Stored data entries
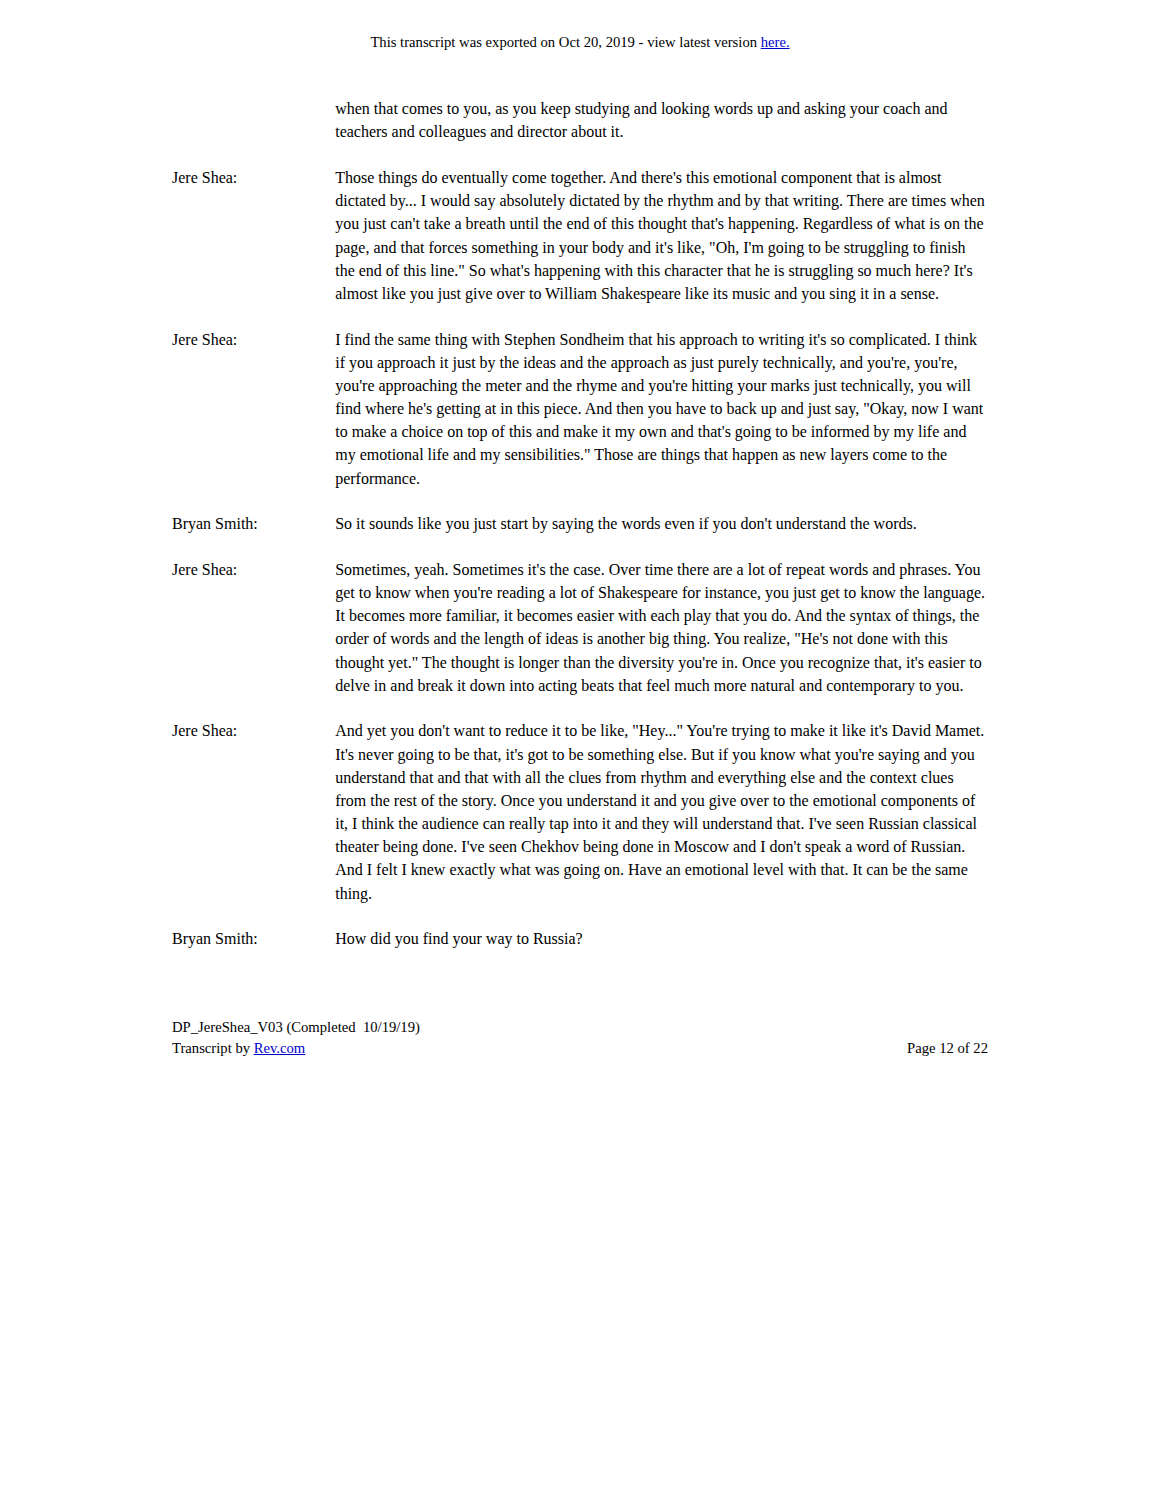This transcript was exported on Oct 20, 2019 - view latest version here.
| | when that comes to you, as you keep studying and looking words up and asking your coach and teachers and colleagues and director about it. |
| Jere Shea: | Those things do eventually come together. And there's this emotional component that is almost dictated by... I would say absolutely dictated by the rhythm and by that writing. There are times when you just can't take a breath until the end of this thought that's happening. Regardless of what is on the page, and that forces something in your body and it's like, "Oh, I'm going to be struggling to finish the end of this line." So what's happening with this character that he is struggling so much here? It's almost like you just give over to William Shakespeare like its music and you sing it in a sense. |
| Jere Shea: | I find the same thing with Stephen Sondheim that his approach to writing it's so complicated. I think if you approach it just by the ideas and the approach as just purely technically, and you're, you're, you're approaching the meter and the rhyme and you're hitting your marks just technically, you will find where he's getting at in this piece. And then you have to back up and just say, "Okay, now I want to make a choice on top of this and make it my own and that's going to be informed by my life and my emotional life and my sensibilities." Those are things that happen as new layers come to the performance. |
| Bryan Smith: | So it sounds like you just start by saying the words even if you don't understand the words. |
| Jere Shea: | Sometimes, yeah. Sometimes it's the case. Over time there are a lot of repeat words and phrases. You get to know when you're reading a lot of Shakespeare for instance, you just get to know the language. It becomes more familiar, it becomes easier with each play that you do. And the syntax of things, the order of words and the length of ideas is another big thing. You realize, "He's not done with this thought yet." The thought is longer than the diversity you're in. Once you recognize that, it's easier to delve in and break it down into acting beats that feel much more natural and contemporary to you. |
| Jere Shea: | And yet you don't want to reduce it to be like, "Hey..." You're trying to make it like it's David Mamet. It's never going to be that, it's got to be something else. But if you know what you're saying and you understand that and that with all the clues from rhythm and everything else and the context clues from the rest of the story. Once you understand it and you give over to the emotional components of it, I think the audience can really tap into it and they will understand that. I've seen Russian classical theater being done. I've seen Chekhov being done in Moscow and I don't speak a word of Russian. And I felt I knew exactly what was going on. Have an emotional level with that. It can be the same thing. |
| Bryan Smith: | How did you find your way to Russia? |
DP_JereShea_V03 (Completed 10/19/19)
Transcript by Rev.com
Page 12 of 22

■ ASSIGNMENT
The required answer is each line of the entries containing the string "there".

■ SOLUTION FOR THIS TASK
| Jere Shea: | Those things do eventually come together. And there's this emotional component that is almost dictated by... I would say absolutely dictated by the rhythm and by that writing. There are times when you just can't take a breath until the end of this thought that's happening. Regardless of what is on the page, and that forces something in your body and it's like, "Oh, I'm going to be struggling to finish the end of this line." So what's happening with this character that he is struggling so much here? It's almost like you just give over to William Shakespeare like its music and you sing it in a sense. |
| Jere Shea: | Sometimes, yeah. Sometimes it's the case. Over time there are a lot of repeat words and phrases. You get to know when you're reading a lot of Shakespeare for instance, you just get to know the language. It becomes more familiar, it becomes easier with each play that you do. And the syntax of things, the order of words and the length of ideas is another big thing. You realize, "He's not done with this thought yet." The thought is longer than the diversity you're in. Once you recognize that, it's easier to delve in and break it down into acting beats that feel much more natural and contemporary to you. |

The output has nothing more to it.